Выбрать главу

Марат замялся. Из трубочки ему на руку капнул томатный сок. Алое пятно напоминало кровь. Он вытер руку салфеткой и произнес:

— Лично нам с Леной сейчас нужно спокойствие.

— Вот ты и ответил: спокойствие — это покойник! — Чуприн назидательно приподнял вилку, выждал паузу и с хитринкой посмотрел в глаза следователя: — Я тебя успокоил, Петелина? Извини за фамильярность, но жесткость необходима в нашей работе. Ты женщина в положении, поэтому расслабилась. Вспомни, как тебя называют — Петля!

Марат, видя подавленность Елены, поспешил поддержать ее:

— Лена, и правда, думай о ребенке. Проблему с преступником без тебя разрулят.

— Не в первый раз, — заверил прокурор.

— А если он не преступник?

— Опять ты за свое, — поморщился Чуприн, залпом махнул остатки коньяка и встал, прощаясь: — Через год-другой жду прежнюю Петлю, сильную, решительную! А пока доверься мне.

Всю дорогу домой Елена мучилась в сомнениях: кто она теперь — следователь, обязанная искать и находить преступников, не забывая о справедливости, или женщина в декрете. Когда-то она руководствовалась правилом: лучше совершить ошибку и отпустить преступника, чем посадить невиновного. А что теперь?

7

Старый угловатый джип «чероки» болотного цвета несся по ухабистой дороге, не жалея подвески. Это была личная машина старшего лейтенанта Кочанова. Когда на кону погоны и карьера, экономить не с руки, лучше свой неубиваемый вездеход, чем служебная тачка, склонная к поломкам.

Трое пассажиров джипа были одеты в несвежую серо-синюю форму камуфляжной расцветки и такие же кепки. За рулем сидел усатый крепыш сержант Ширко.
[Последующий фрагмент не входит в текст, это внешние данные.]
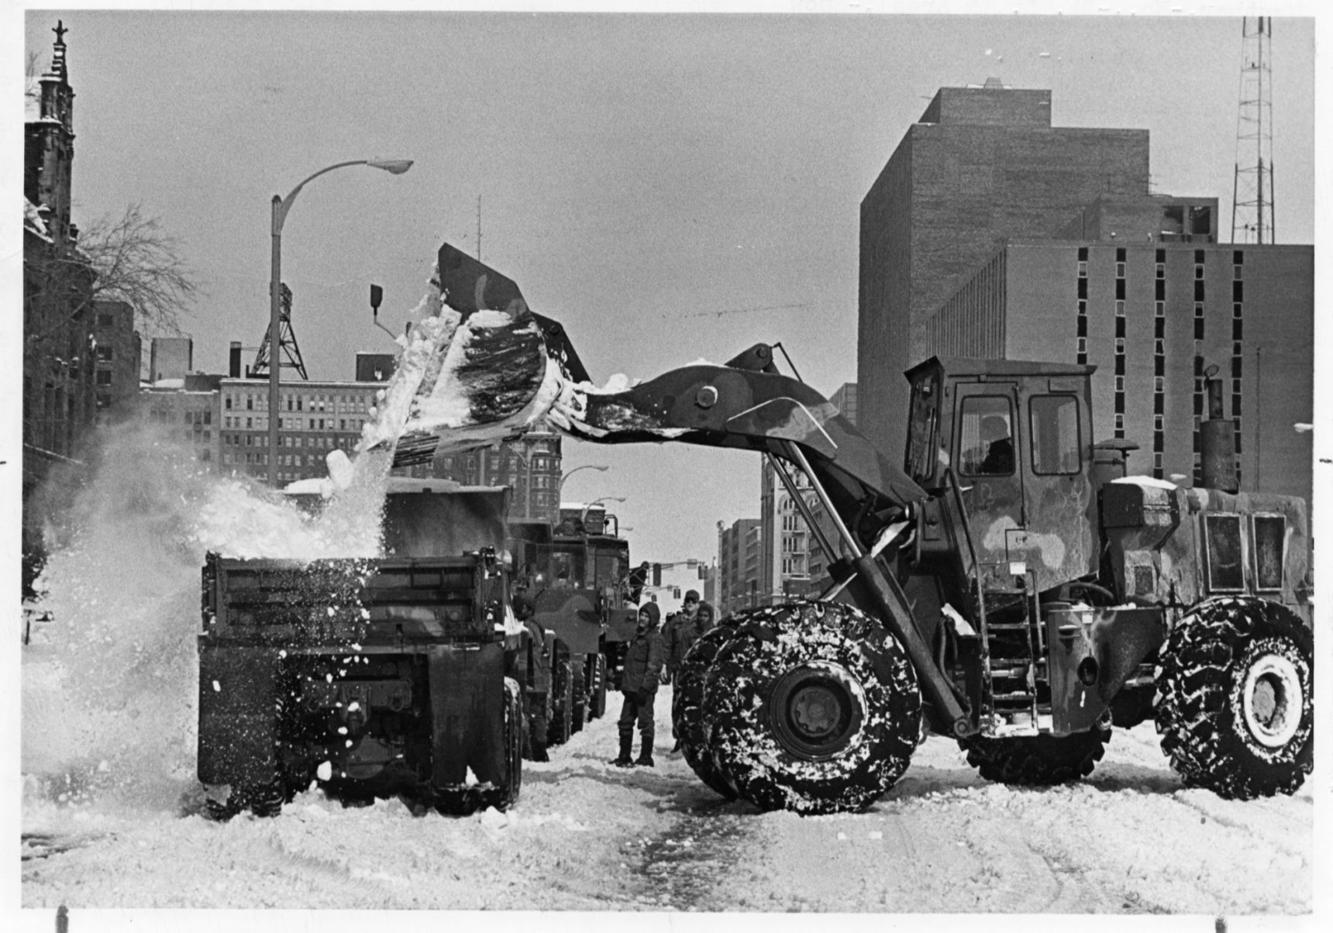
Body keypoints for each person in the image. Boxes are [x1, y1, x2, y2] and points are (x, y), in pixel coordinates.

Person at [610, 601, 665, 768]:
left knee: (645, 723)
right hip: (631, 688)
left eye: (646, 616)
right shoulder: (637, 636)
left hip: (642, 690)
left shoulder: (654, 638)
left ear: (653, 619)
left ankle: (646, 757)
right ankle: (624, 755)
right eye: (641, 614)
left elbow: (654, 665)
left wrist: (645, 687)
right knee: (625, 722)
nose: (642, 618)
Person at [665, 599, 717, 751]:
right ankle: (680, 739)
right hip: (690, 677)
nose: (702, 618)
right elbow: (682, 654)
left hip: (707, 678)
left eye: (706, 616)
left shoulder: (715, 633)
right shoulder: (689, 633)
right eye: (700, 615)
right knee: (681, 708)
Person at [512, 591, 550, 762]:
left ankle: (536, 753)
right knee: (538, 716)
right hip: (539, 681)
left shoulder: (528, 629)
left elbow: (530, 658)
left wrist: (526, 682)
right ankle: (539, 751)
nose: (515, 611)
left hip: (532, 682)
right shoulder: (536, 626)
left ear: (526, 608)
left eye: (518, 608)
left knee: (532, 716)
Рядом с ним высокий сержант по фамилии Сиротин зорко смотрел по сторонам, придерживая на коленях укороченный автомат Калашникова. Начальник конвоя Кочанов развалился сзади. Отчасти они напоминали охотников. Они и были официальными охотниками за двуногим беглецом, осмелившимся бросить вызов устоявшемуся порядку в колонии.

— Старшой, Чернорецкая! — гаркнул Ширко задремавшему на заднем сиденье старшему лейтенанту.

Кочанов продрал глаза и глянул в окно. Частные домишки, прятавшиеся за палисадниками, сменились двухэтажными домами с чердачными окошками под фигурными крышами, а те в свою очередь уступили место более рослым панельным многоэтажкам с пристроенными стекляшками магазинов.

Старлей тайком выдавил таблетку из кармана, сунул в рот и запил водой. Волшебное средство от заботливой аптекарши приятно торкнуло в голову. Взбодренный он поправил кобуру на поясе, пальцы нервно поиграли застежкой — скорее бы!

Где-то здесь может прятаться подавшийся в бега Самсонов. Вырвался, гад, из оцепления. От Латайска, где зэк уложил его на рельсы, до станции Чернорецкая часа три по железной дороге. Мог запрыгнуть на товарняк, а мог и проводнице мозги запудрить. Одинокие бабы жалеют сидельцев, тешат себя надеждой, что это до нее он был непутевым хулиганом, а с ней, доброй и ласковой, станет работящим любящим мужиком. Полный дуры! Не понимают скудным умишком, что сколько волка не корми, он все равно в лес смотрит.

Трюком с несуществующей бомбой Самсонов дал подсказку, где его искать. Рискнул поднять общественное мнение, известности захотел, наглец! Такая известность безымянной могилой часто заканчивает. В расчете на летальный исход Кочанов взял с собой двух проверенных конвоиров, Ширко и Сиротина. У этих рука не дрогнет завалить что волка дикого, что зэка беглого.

«Чероки» свернул с центральной улицы и остановился на привокзальной площади станции Чернорецкая. Сержанты вопросительно посмотрели на старшего. Кочанов вышел, размял ноги, осмотрелся. Подчиненные последовали за ним.

— Звонок о бомбе поступил из привокзального телефона-автомата. Он тут единственный, — указал Кочанов на телефон на стене под пластиковым козырьком.

— Над главным входом камера висит, — заметил Ширко. — Самсонов мог засветиться.

— Проверим, — решил Кочанов, направляясь к зданию станции. — Лишь бы в этой дыре техника работала.

Дежурный по станции, потный толстяк в засаленной железнодорожной фуражке, принял Кочанова с усталой раздражительностью.

— Нас всех опросили, и опять? — не скрывал недовольство служащий. — Какой-то дурак шутки шутит, а нам работать не дают.